Document passage ->

Extracting taxonomy information from metadata


Introduction to extract_taxonomy

There are an unnecessarily large number of sequence header/metadata formats and most of them are specific to a particular database. This makes it difficult to compare and combine data from diverse sources. Rather than exacerbating the syntactic pollution with another custom format or creating a parser for every database-specific format, the function extract_taxonomy parses taxonomy information from arbitrary characters strings (e.g. sequence headers) identified by a regex expression. Although the motivation for creating extract_taxonomy is to parse FASTA sequence headers, the function is not specific to FASTA or even to sequence information, so I will use the word “sample” instead of “sequence header” from now on. Any list of strings that contain identity and taxonomy information of a set of “samples” is valid.

The function communicates with online databases (principally implemented using taxize) to infer missing information from information supplied. For example, if a GenBank accession number was the only information available, the taxon id and classification would be retrieved from the NCBI databases. The output of extract_taxonomy consists of at least unique sample identifiers, unique taxon identifiers, and the tree structure of the taxonomy shared by all sequences. This is all the information needed to fully characterize the taxonomic classification of a set of sequences.

Input

There are three important arguments that will usually be relevant: regex, key, and database.

Other arguments are important in special cases. Some will be explained in the examples below.

Output

The output is a list of three items:

Common usage examples

Genbank FASTA headers

FASTA files downloaded from GenBank custom queries contain the GenBank id and the accession number/version to identify sequences. Taxonomic information can be retrieved using either of these identifiers. The following shows how to extract the GenBank id, accession id, and description from the headers. The GenBank id is being used to look up the taxonomy information (hence "item_id" in key option), while the accession id and description are being returned without contributing taxonomic information (hence "item_info" in key option).

file_path <- system.file("extdata", "ncbi_basidiomycetes.fasta", package = "metacoder")
sequences <- ape::read.FASTA(file_path)
genbank_ex_data <- extract_taxonomy(names(sequences),
                            regex = "^.*\\|(.*)\\|.*\\|(.*)\\|(.*)$",
                            key = c("item_id", acc_no = "item_info", desc = "item_info"))

The sequence headers have the format:

gi|626414534|ref|NR_119473.1| Lysurus cruciatus MA Fungi 26792 ITS region; from TYPE material

We can plot the result using plot_taxonomy:

taxa <- genbank_ex_data$taxa
plot_taxonomy(taxa$taxon_id, taxa$parent_id,
              size = taxa$item_count,
              vertex_color = taxa$item_count,
              vertex_label = taxa$name)

Source data ->

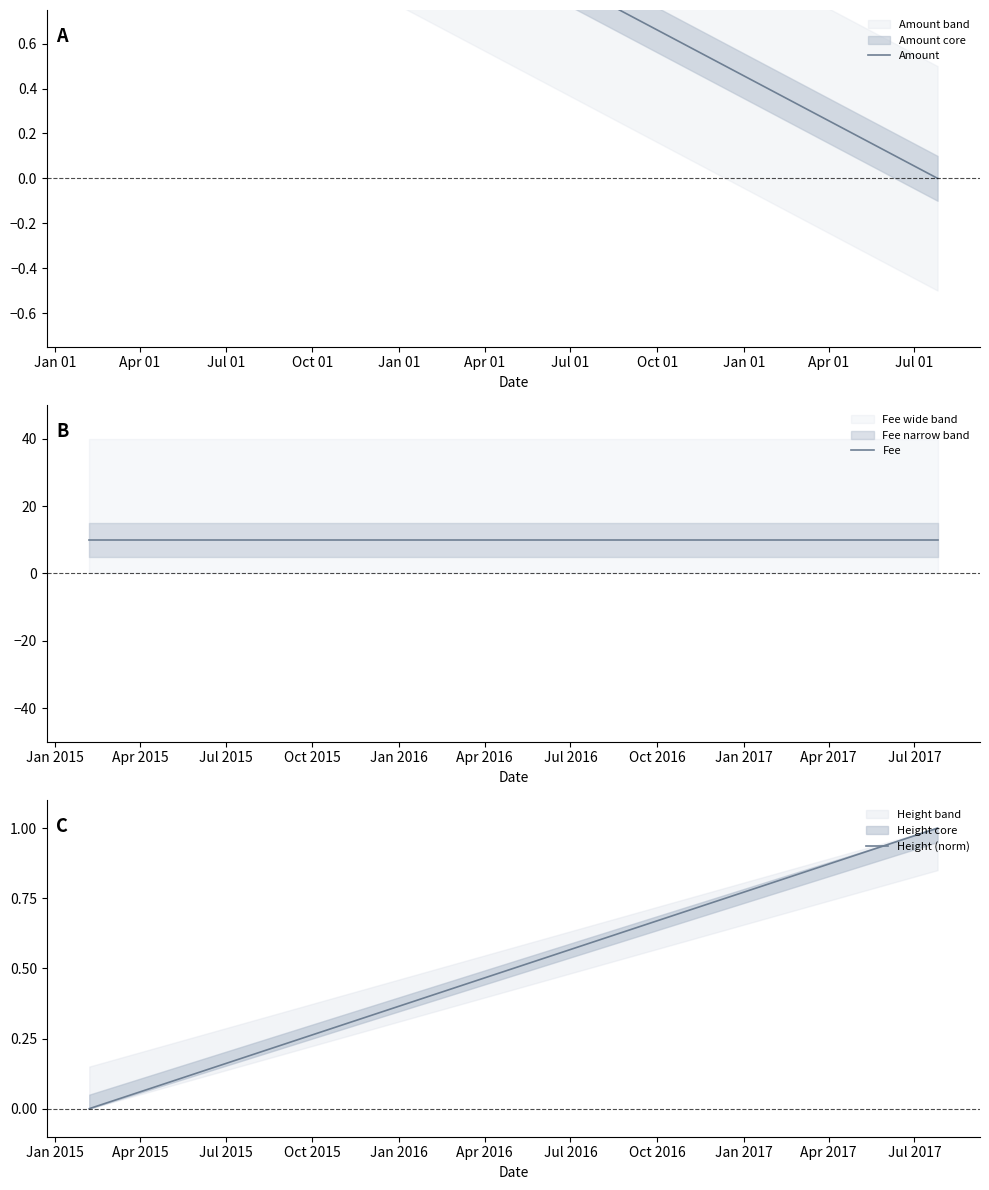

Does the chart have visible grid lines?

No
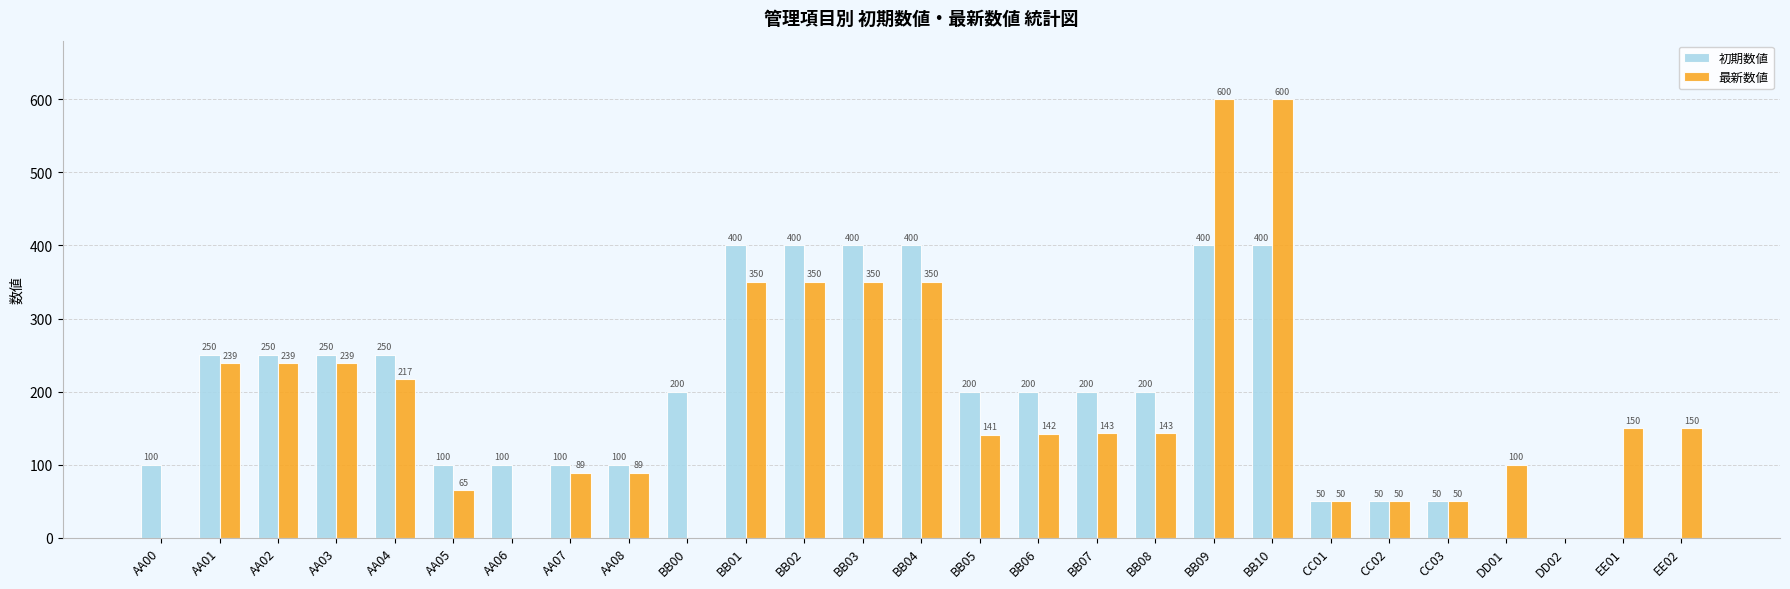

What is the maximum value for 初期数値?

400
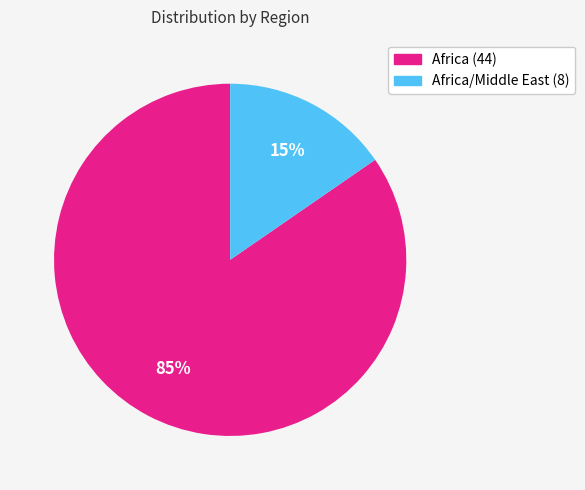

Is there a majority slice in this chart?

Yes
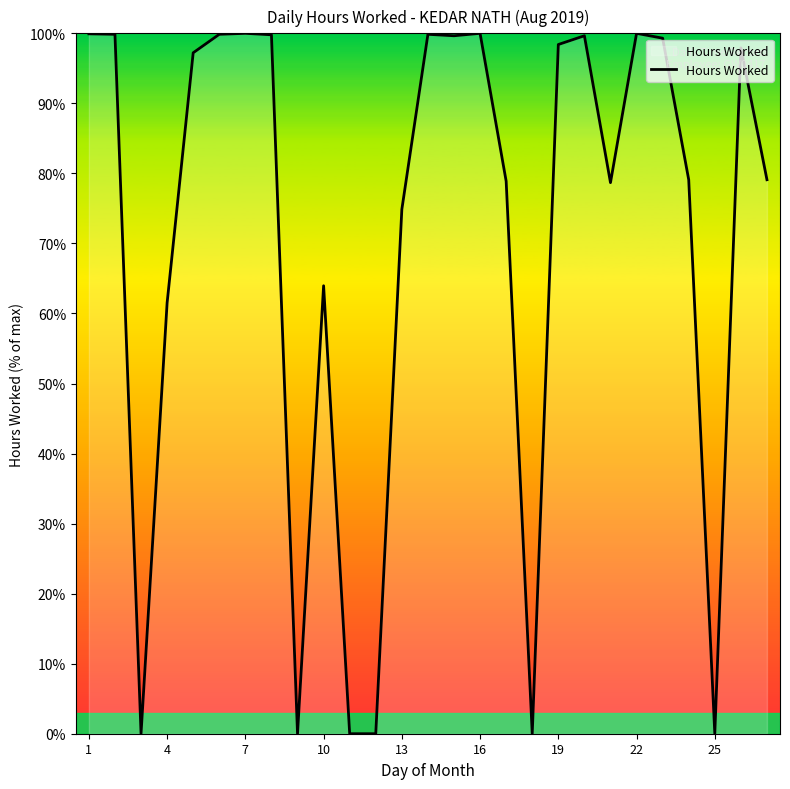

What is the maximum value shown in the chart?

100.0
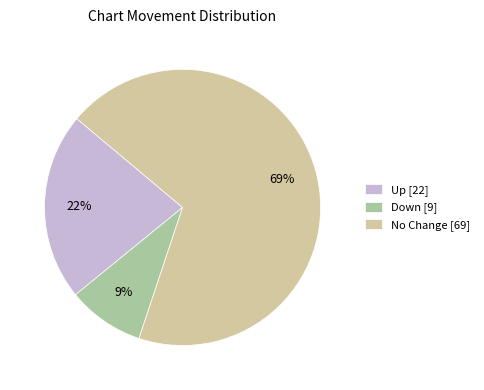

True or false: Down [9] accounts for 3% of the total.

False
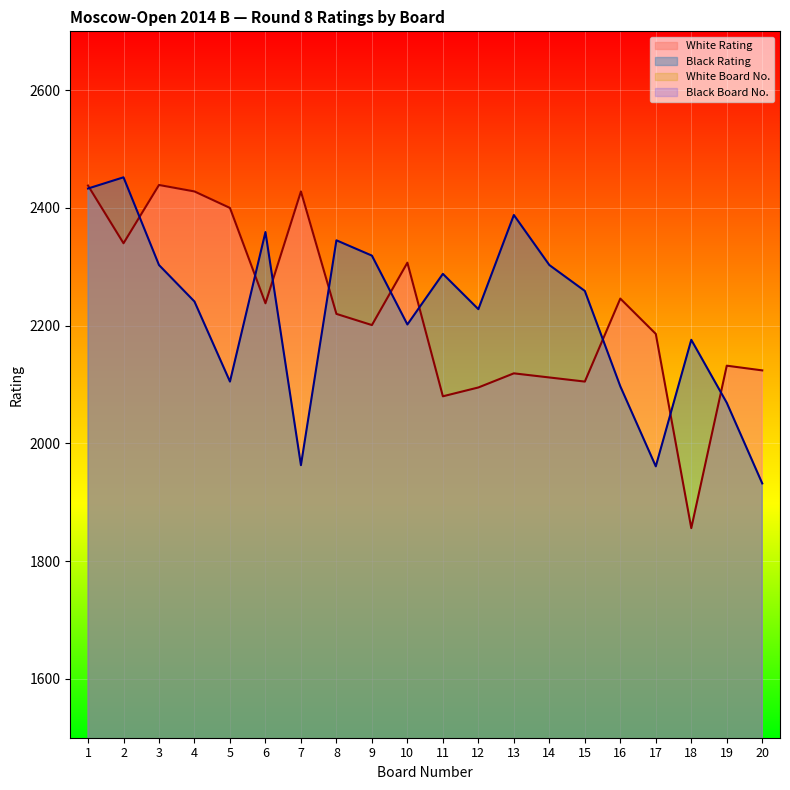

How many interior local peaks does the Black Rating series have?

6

What to work on ->
Answer these from the extract_taxonomy text:
(a) Which three arguments does it say will usually be relevant?
(b) What is principally used to implement the function's communication with online databases?
(c) In the GenBank FASTA headers example, which identifier is used to look up the taxonomy information?

Response to the task ->
(a) regex, key, and database
(b) taxize
(c) The GenBank id